BEGIN Data excerpts

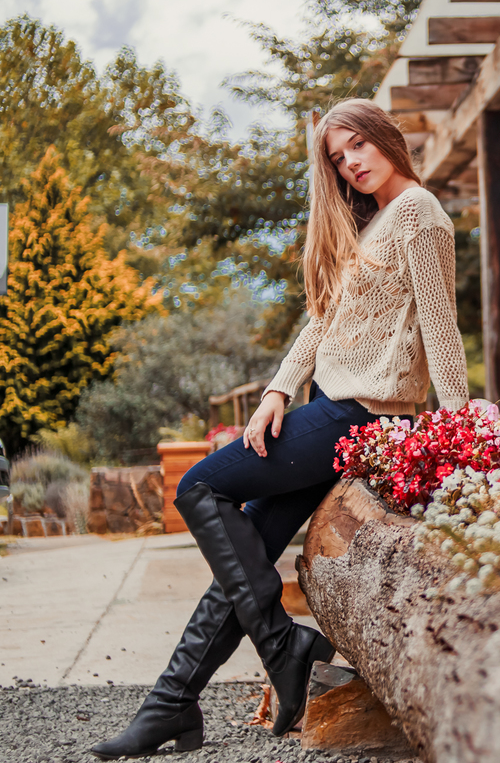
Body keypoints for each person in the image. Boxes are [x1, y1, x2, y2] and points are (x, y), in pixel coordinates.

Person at [92, 98, 469, 759]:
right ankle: (172, 705)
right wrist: (276, 390)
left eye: (357, 145)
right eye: (337, 156)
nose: (351, 163)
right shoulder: (373, 221)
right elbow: (323, 321)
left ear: (385, 137)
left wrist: (458, 438)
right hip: (328, 410)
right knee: (247, 558)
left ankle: (281, 647)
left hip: (359, 418)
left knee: (201, 489)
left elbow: (442, 333)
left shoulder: (417, 213)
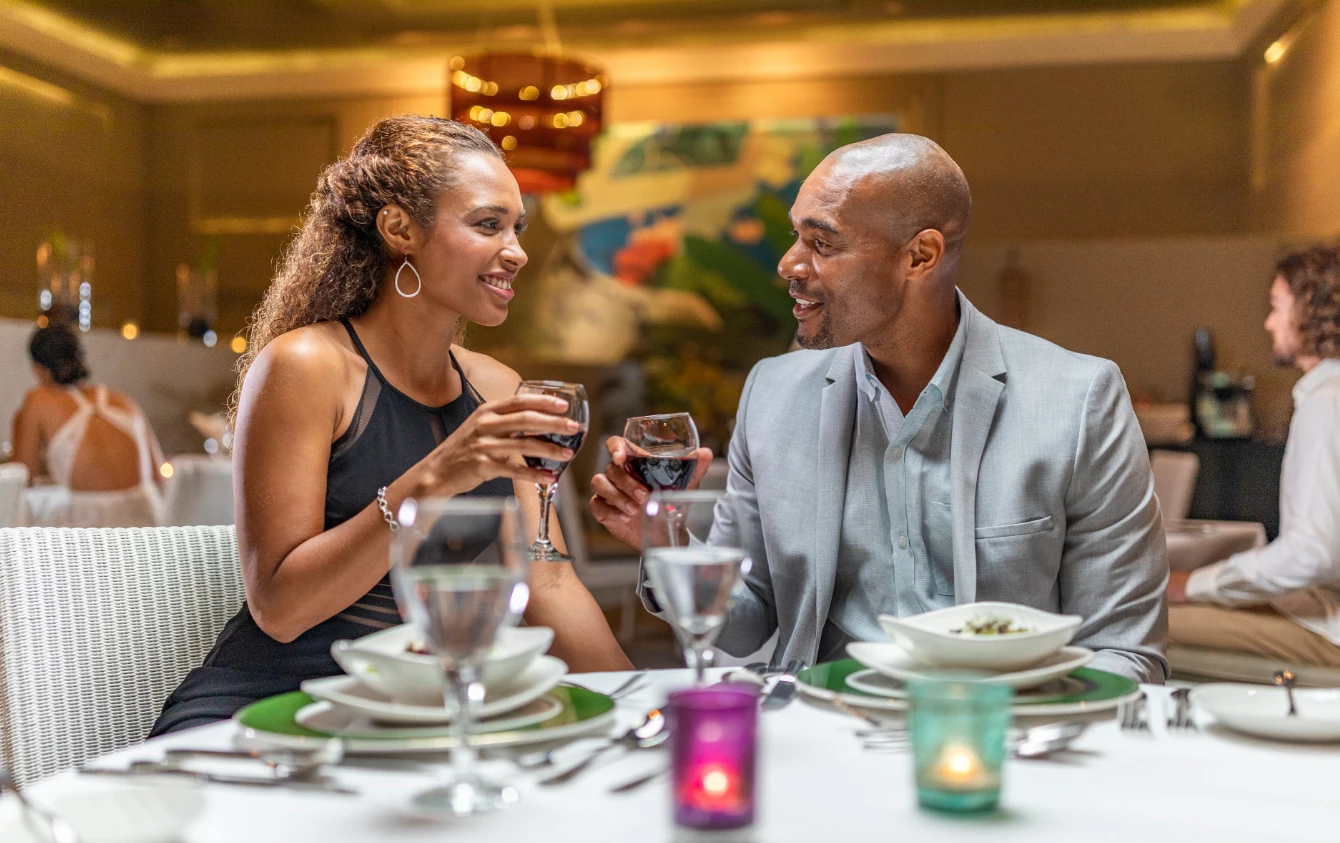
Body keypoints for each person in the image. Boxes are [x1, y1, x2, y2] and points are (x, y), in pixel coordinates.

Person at [590, 133, 1168, 683]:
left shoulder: (1078, 398)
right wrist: (665, 543)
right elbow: (746, 623)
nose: (789, 264)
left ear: (920, 256)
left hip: (994, 733)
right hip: (820, 731)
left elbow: (1122, 652)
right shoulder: (772, 394)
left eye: (822, 243)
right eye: (796, 237)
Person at [152, 116, 632, 735]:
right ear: (400, 229)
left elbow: (550, 581)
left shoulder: (497, 385)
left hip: (410, 714)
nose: (516, 250)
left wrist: (646, 701)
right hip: (272, 712)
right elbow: (278, 608)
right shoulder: (307, 366)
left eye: (517, 227)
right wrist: (437, 477)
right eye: (488, 224)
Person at [1167, 247, 1340, 665]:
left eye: (1277, 306)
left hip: (1331, 633)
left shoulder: (1326, 403)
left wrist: (1191, 585)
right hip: (1318, 608)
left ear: (1311, 311)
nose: (1269, 322)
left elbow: (1314, 554)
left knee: (1138, 621)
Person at [11, 325, 166, 527]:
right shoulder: (122, 400)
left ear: (39, 370)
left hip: (93, 531)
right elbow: (159, 477)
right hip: (150, 521)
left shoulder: (38, 400)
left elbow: (20, 479)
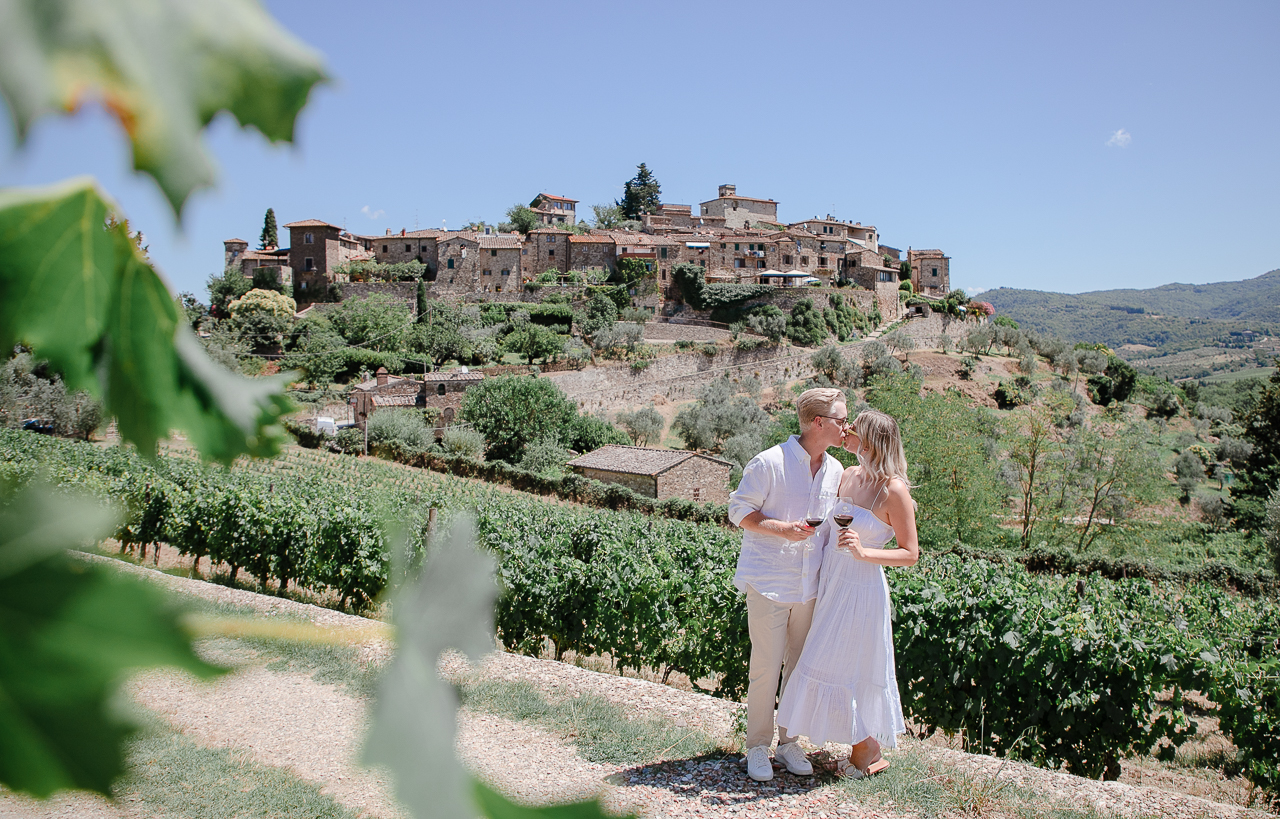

END Data excerpts

- Required work
Copy out the data verbatim, with no pictures.

- Exercise result
Body keypoints for each person in the image. Boxes are [x1, y1, x2, y2] and points are (x, y), in pixel coordinates.

Person at [92, 98, 469, 759]:
right ankle: (172, 705)
right wrist: (276, 390)
left eye: (357, 145)
right eye: (337, 156)
nose: (351, 163)
right shoulder: (373, 221)
right elbow: (323, 321)
left ear: (385, 137)
left wrist: (458, 438)
right hip: (328, 410)
right knee: (247, 558)
left ankle: (281, 647)
left hip: (359, 418)
left knee: (201, 489)
left elbow: (442, 333)
left shoulder: (417, 213)
Body keypoints for each person in the image. Boxes are [x1, y1, x2, y2] and points are (x, y), in pixel coordinates.

Person at [590, 133, 1168, 683]:
left shoulder: (1078, 398)
right wrist: (665, 543)
right elbow: (746, 623)
nose: (789, 264)
left ear: (920, 256)
left hip: (994, 733)
right hip: (820, 731)
left elbow: (1122, 652)
right shoulder: (772, 394)
left eye: (822, 243)
right eye: (796, 237)
Person at [152, 116, 632, 735]:
right ear: (400, 229)
left elbow: (550, 581)
left shoulder: (497, 385)
left hip: (410, 714)
nose: (516, 250)
left wrist: (646, 701)
right hip: (272, 712)
right elbow: (278, 608)
right shoulder: (307, 366)
left eye: (517, 227)
right wrist: (437, 477)
right eye: (488, 224)
Person at [1167, 247, 1340, 665]:
left eye: (1277, 306)
left hip: (1331, 633)
left shoulder: (1326, 403)
left wrist: (1191, 585)
right hip: (1318, 608)
left ear: (1311, 311)
nose: (1269, 322)
left elbow: (1314, 554)
left knee: (1138, 621)
Person at [11, 325, 166, 527]:
right shoulder: (122, 400)
left ear: (39, 370)
left hip: (93, 531)
right elbow: (159, 477)
right hip: (150, 521)
left shoulder: (38, 400)
left elbow: (20, 479)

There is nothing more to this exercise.